Doce de la noche, sentado en el sofá de terciopelo con el móvil en la mano, whatsapp echando chispas y conversaciones interminables que parecen fluir.
Unos ojos que se cierran y se entreabren, incipiente dolor de cabeza y de pronto un bostezo, tomo aire y siento como los brazos se hacen cada vez más pesados y la respiración más pausada y profunda.
Tres días después ahí está frente a mí, con su cabello largo, dorado y con unas ondulaciones perfectas, barba rubia y rostro lleno de efélides.
Un breve paseo por las calles adoquinadas y un vino dulce en esa mañana de niebla, que poco a poco se va disipando, un canapé y un aperitivo cultural.
Luego de disfrutar de las vistas desde una de las torres de acceso a la ciudad medieval, nos acercamos a comer en un lugar relajado bajo un cielo despejado y soleado, una conversación que continúa fluyendo y las manecillas del reloj que a ritmo lento y constante nos van robando momentos que disfrutar.
Es hora de irse, nos damos dos besos y yo reclamo un tercero.

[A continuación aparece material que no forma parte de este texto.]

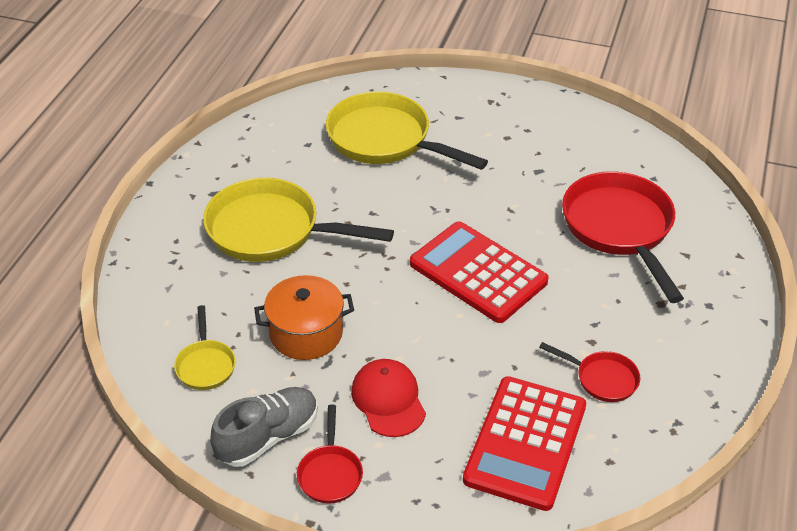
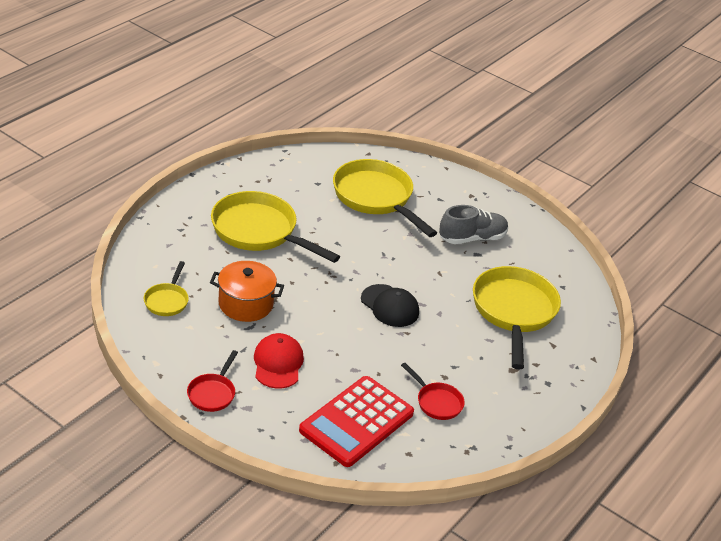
camera: 15 degrees right, 5 degrees down
(268, 437) = (184, 357): grey shoe -> grey shoe (472, 238)
(478, 273) = (390, 306): red calculator -> black cap
(620, 229) = (513, 312): red pan -> yellow pan

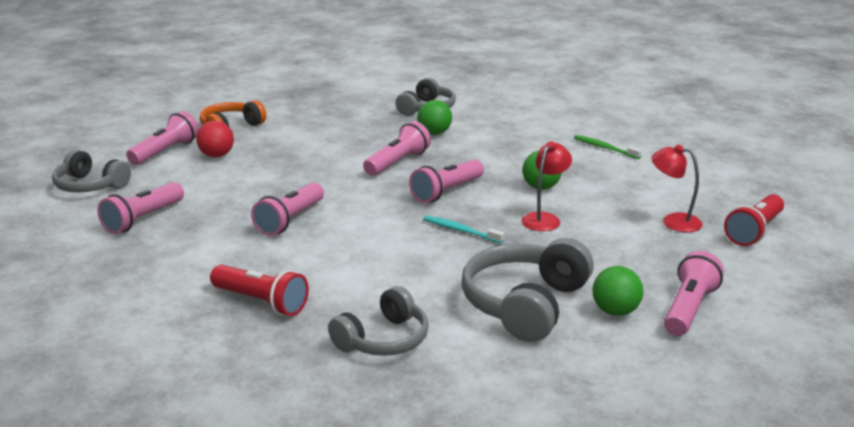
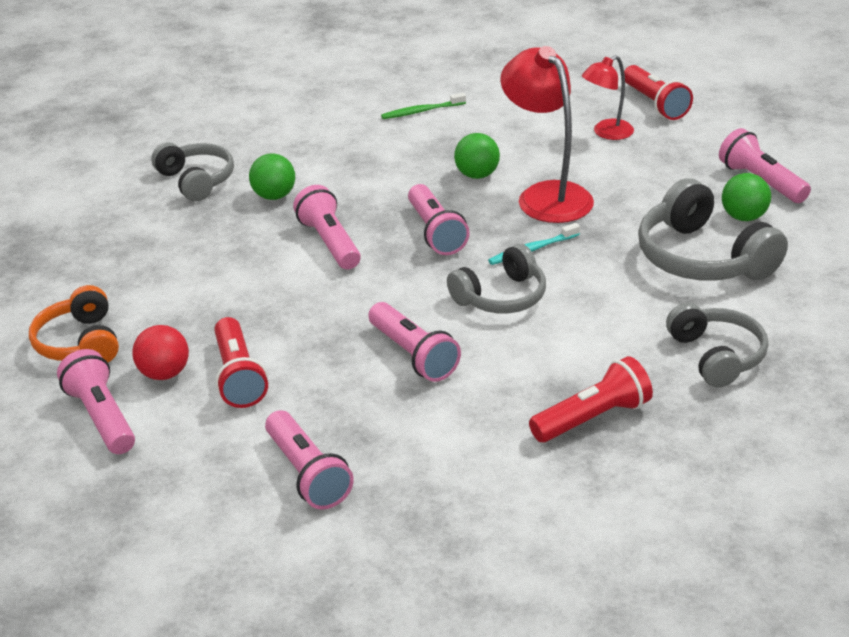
camera: 60 degrees left, 10 degrees up
(90, 186) = (150, 509): grey headphones -> grey headphones (501, 297)
(228, 175) = (239, 376): none -> red flashlight
(544, 219) = (546, 195): red lamp -> red lamp, size x1.74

Nos damos un tímido beso en el mismo momento que el reloj da tres campanadas.
En la tercera campanada me despierto en el mismo sofá de terciopelo verde en el que me había quedado dormido tres horas antes, teléfono móvil en el suelo sin apenas batería, whatsapp abierto en un mensaje que reza —Disfruta mucho del lugar a donde vueles esta noche.